Thanks for the response. I do understand the paradigm shift, and I'm all for it! I guess for one we do run into these "edge case" exceptions with very large software packages. Especially as some of these applications require a substantial data set to ingest or export and there insufficent space on the disk. I understand there are work arounds for this, which we are leveraging (i.e. file shares, blob storage, etc.). It's just that it would certainly be much more efficient in some cases to just have a slightly larger disk or ability to attach a second disk.

In the higher education context, another situation we run into is when one professor, teaching one course, requires multiple applications for remote instruction. We end up having to create multiple VMs for each student (even though they are in one course) and make sure the students use the correct VM per application. When they need to feed the output from one application as input for another application, well, you see how this starts to get overly complicated.

Again, I appreciate the response. We are using various work arounds right now. I just thought it might be helpful to just leave some feedback on our particular use cases as I figured there may be others in the same situation. Having the option would certainly help sell this solution to more audiences in our space.
What could also help: compress the hard disk with NTFS compression.
I haven't tried this yet but since the VMs can be peered there's no reason they couldn't access a storage device in the same Vnet network.

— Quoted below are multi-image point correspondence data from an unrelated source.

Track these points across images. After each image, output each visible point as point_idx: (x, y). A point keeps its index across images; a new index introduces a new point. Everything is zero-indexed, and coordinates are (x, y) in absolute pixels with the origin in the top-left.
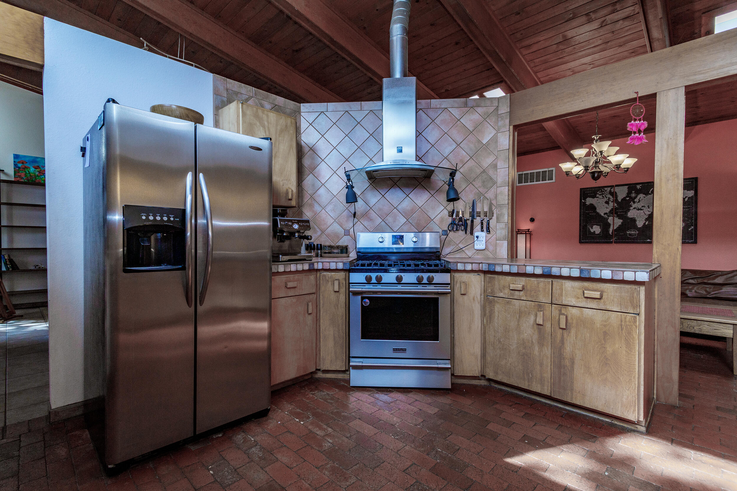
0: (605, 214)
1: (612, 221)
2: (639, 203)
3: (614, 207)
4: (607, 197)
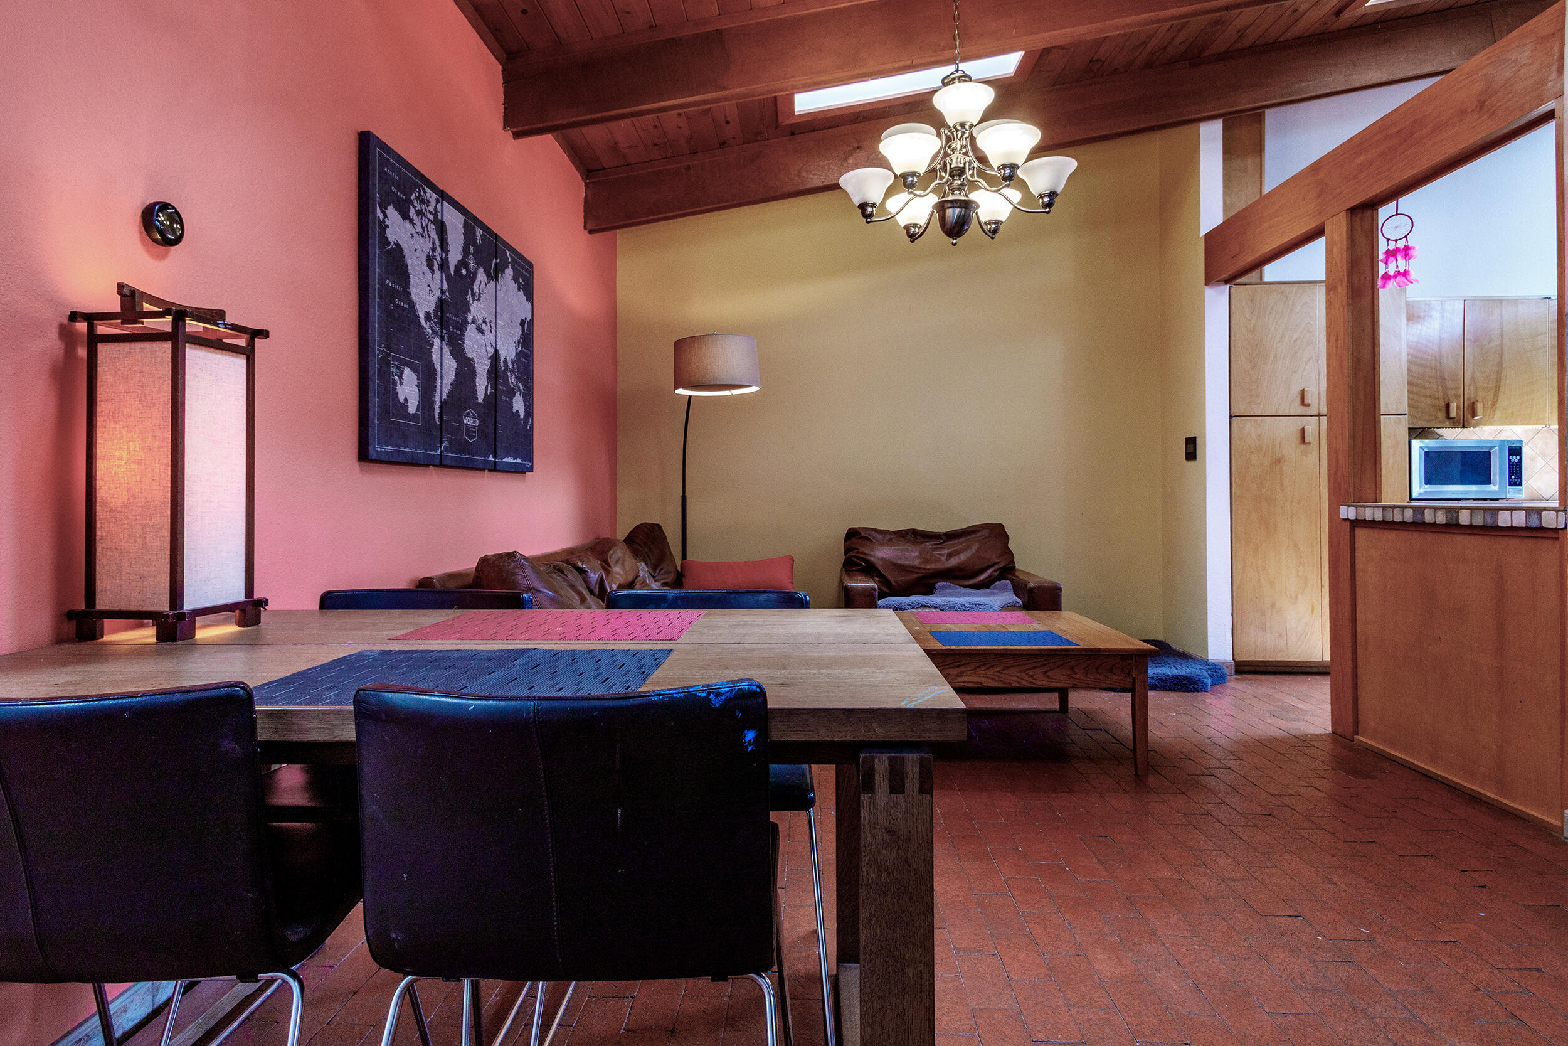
0: (427, 316)
1: (439, 358)
2: (478, 304)
3: (443, 292)
4: (429, 236)
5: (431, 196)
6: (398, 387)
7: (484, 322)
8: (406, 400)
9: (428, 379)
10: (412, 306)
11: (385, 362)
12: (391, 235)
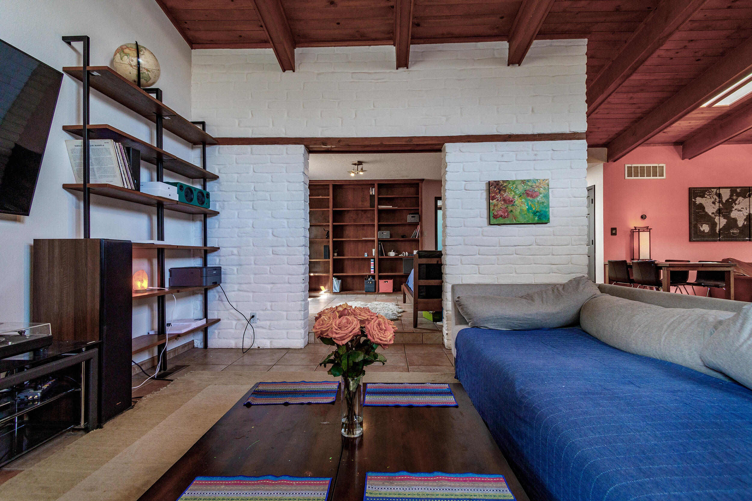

I have never tried using some sort of network storage for Hyper-V virtual machines, but if you have good references (docs, blog posts, etc) I'm willing to take a look at it. However, this would only really be usable for read-only resources shared by all VMs: if everybody has a fully copy of the template VM, external shared storage doesn't duplicate itself. Each student gets a fully isolated copy of the template VM to play with, anything stored externally unfortunately breaks the isolation.